*** Block opens ***
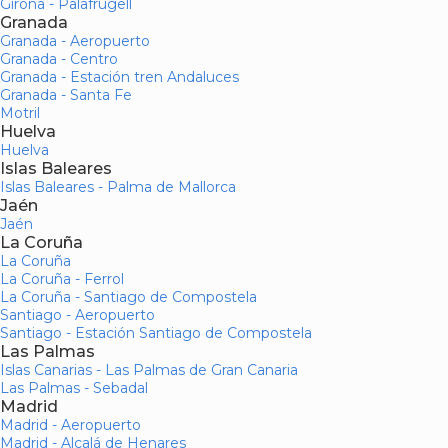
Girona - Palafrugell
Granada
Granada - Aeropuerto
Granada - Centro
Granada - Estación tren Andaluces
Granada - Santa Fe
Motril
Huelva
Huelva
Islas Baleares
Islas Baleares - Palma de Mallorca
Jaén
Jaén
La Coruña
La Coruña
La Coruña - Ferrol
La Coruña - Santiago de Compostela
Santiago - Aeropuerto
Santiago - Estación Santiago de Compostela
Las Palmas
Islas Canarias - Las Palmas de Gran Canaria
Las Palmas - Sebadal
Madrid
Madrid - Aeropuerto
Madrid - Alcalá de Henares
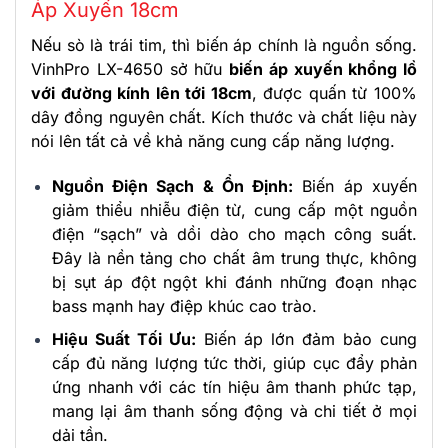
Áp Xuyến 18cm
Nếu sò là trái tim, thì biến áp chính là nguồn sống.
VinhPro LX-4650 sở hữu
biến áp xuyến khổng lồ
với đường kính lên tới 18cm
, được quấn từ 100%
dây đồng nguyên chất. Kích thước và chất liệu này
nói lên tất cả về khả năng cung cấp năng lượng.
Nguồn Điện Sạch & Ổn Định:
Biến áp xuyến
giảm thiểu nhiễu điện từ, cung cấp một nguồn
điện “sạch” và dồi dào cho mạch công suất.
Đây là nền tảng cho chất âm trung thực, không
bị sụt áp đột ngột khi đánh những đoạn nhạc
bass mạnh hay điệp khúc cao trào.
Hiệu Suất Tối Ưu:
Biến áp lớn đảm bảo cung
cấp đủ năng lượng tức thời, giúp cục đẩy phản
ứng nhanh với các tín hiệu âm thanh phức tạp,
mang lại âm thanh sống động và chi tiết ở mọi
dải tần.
*** Block closes ***
*** Block opens ***
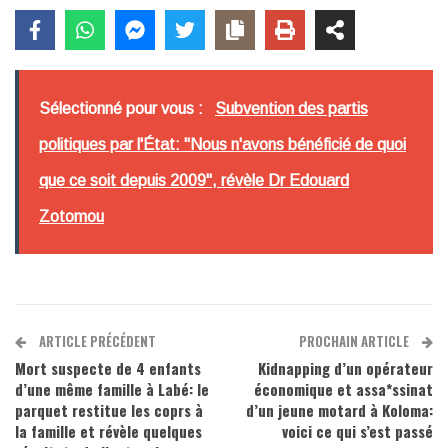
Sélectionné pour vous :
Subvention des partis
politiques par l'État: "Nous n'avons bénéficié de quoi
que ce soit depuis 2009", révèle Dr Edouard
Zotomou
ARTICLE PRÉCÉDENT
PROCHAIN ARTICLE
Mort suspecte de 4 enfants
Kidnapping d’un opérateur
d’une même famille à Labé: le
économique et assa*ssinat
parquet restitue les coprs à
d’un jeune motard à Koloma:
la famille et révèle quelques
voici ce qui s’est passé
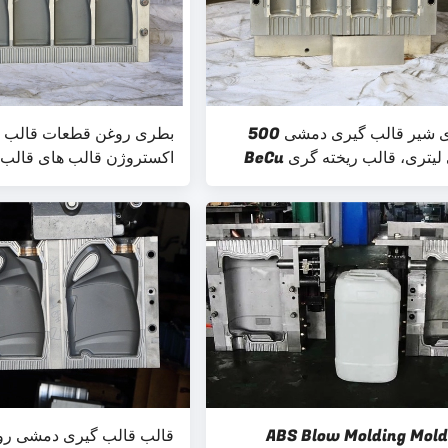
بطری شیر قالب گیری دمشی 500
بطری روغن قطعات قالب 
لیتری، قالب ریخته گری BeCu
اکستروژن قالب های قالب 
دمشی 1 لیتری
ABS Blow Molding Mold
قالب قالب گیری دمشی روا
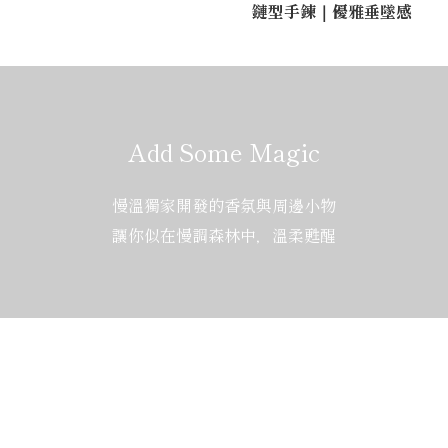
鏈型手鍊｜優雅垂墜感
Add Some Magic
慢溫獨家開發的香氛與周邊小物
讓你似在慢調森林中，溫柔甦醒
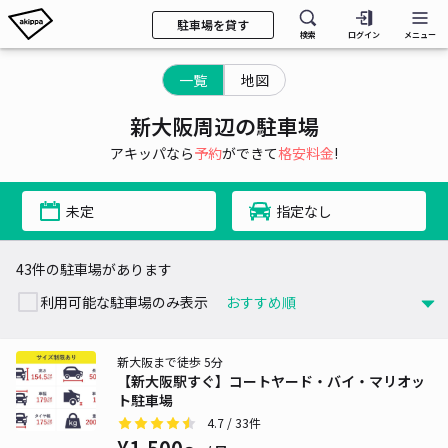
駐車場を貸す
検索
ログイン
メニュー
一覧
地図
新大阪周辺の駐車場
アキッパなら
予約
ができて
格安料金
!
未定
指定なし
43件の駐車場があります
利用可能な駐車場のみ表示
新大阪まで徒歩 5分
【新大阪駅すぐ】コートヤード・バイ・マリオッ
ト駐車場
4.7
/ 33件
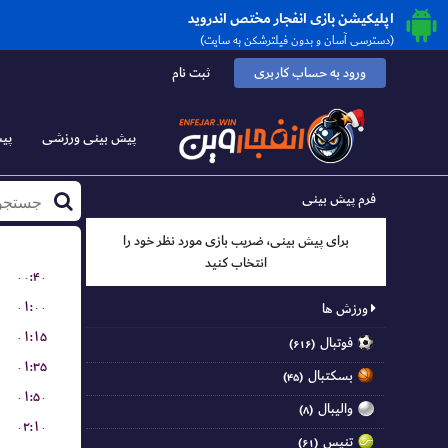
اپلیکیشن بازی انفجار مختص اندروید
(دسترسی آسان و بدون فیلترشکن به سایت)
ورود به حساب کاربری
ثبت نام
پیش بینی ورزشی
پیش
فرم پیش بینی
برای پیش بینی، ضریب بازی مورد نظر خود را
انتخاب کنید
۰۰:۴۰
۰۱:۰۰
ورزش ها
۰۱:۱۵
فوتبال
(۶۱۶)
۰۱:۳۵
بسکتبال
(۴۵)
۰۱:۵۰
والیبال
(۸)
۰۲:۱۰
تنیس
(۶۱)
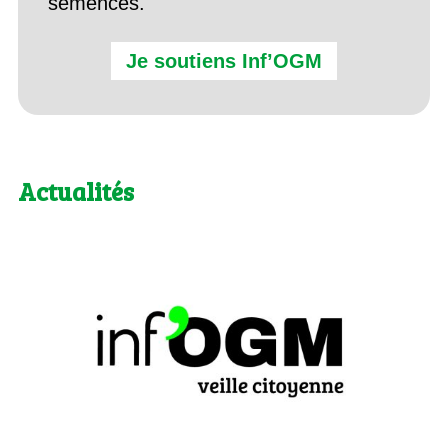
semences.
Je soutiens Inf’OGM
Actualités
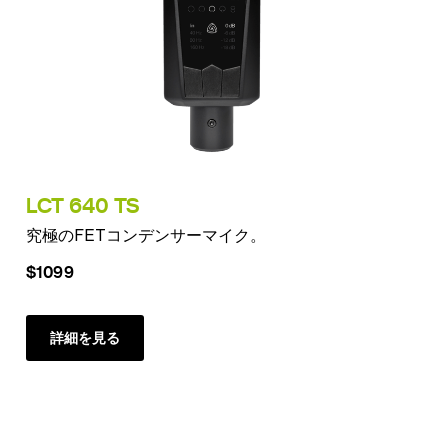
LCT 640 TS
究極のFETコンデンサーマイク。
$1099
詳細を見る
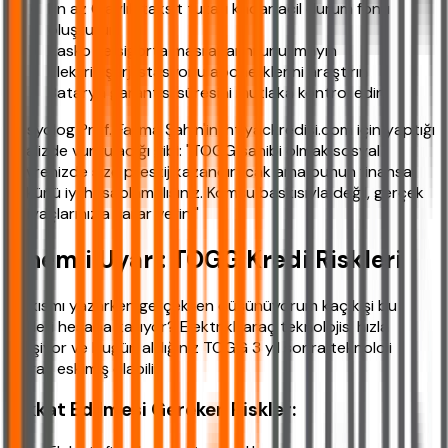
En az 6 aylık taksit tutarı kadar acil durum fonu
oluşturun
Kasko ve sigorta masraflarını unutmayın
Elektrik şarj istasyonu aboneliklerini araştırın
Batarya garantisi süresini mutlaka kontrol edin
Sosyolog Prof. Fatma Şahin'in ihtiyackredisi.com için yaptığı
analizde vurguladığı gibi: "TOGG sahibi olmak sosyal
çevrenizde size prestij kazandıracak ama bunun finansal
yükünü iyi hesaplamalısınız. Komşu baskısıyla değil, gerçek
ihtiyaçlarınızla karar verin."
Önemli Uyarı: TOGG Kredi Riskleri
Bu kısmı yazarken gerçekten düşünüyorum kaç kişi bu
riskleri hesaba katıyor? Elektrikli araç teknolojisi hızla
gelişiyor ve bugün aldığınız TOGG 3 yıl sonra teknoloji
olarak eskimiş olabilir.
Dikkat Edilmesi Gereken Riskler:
*** Block closes ***
*** Block opens ***
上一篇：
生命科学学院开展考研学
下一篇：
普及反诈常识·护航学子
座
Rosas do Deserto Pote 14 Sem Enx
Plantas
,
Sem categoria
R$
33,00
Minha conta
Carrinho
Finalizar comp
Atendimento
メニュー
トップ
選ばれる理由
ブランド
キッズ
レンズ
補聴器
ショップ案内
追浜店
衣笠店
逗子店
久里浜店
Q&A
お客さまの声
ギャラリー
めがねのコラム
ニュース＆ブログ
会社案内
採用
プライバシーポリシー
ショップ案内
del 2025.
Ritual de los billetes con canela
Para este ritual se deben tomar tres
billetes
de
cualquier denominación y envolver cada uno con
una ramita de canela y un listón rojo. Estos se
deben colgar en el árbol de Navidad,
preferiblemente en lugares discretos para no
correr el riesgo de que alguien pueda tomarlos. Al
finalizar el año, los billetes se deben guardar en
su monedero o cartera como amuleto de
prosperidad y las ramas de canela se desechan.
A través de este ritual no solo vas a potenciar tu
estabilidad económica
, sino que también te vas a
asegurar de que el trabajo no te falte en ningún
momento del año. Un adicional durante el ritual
*** Block closes ***
**Task instructions**.
Rewrite the stretch of the data from the line containing "En az 6 aylık" through the line containing "Dikkat Edilmesi Gereken", replacing "TOGG" with "Togg" and changing nothing else.

**Answer area**.
En az 6 aylık taksit tutarı kadar acil durum fonu
oluşturun
Kasko ve sigorta masraflarını unutmayın
Elektrik şarj istasyonu aboneliklerini araştırın
Batarya garantisi süresini mutlaka kontrol edin
Sosyolog Prof. Fatma Şahin'in ihtiyackredisi.com için yaptığı
analizde vurguladığı gibi: "Togg sahibi olmak sosyal
çevrenizde size prestij kazandıracak ama bunun finansal
yükünü iyi hesaplamalısınız. Komşu baskısıyla değil, gerçek
ihtiyaçlarınızla karar verin."
Önemli Uyarı: Togg Kredi Riskleri
Bu kısmı yazarken gerçekten düşünüyorum kaç kişi bu
riskleri hesaba katıyor? Elektrikli araç teknolojisi hızla
gelişiyor ve bugün aldığınız Togg 3 yıl sonra teknoloji
olarak eskimiş olabilir.
Dikkat Edilmesi Gereken Riskler:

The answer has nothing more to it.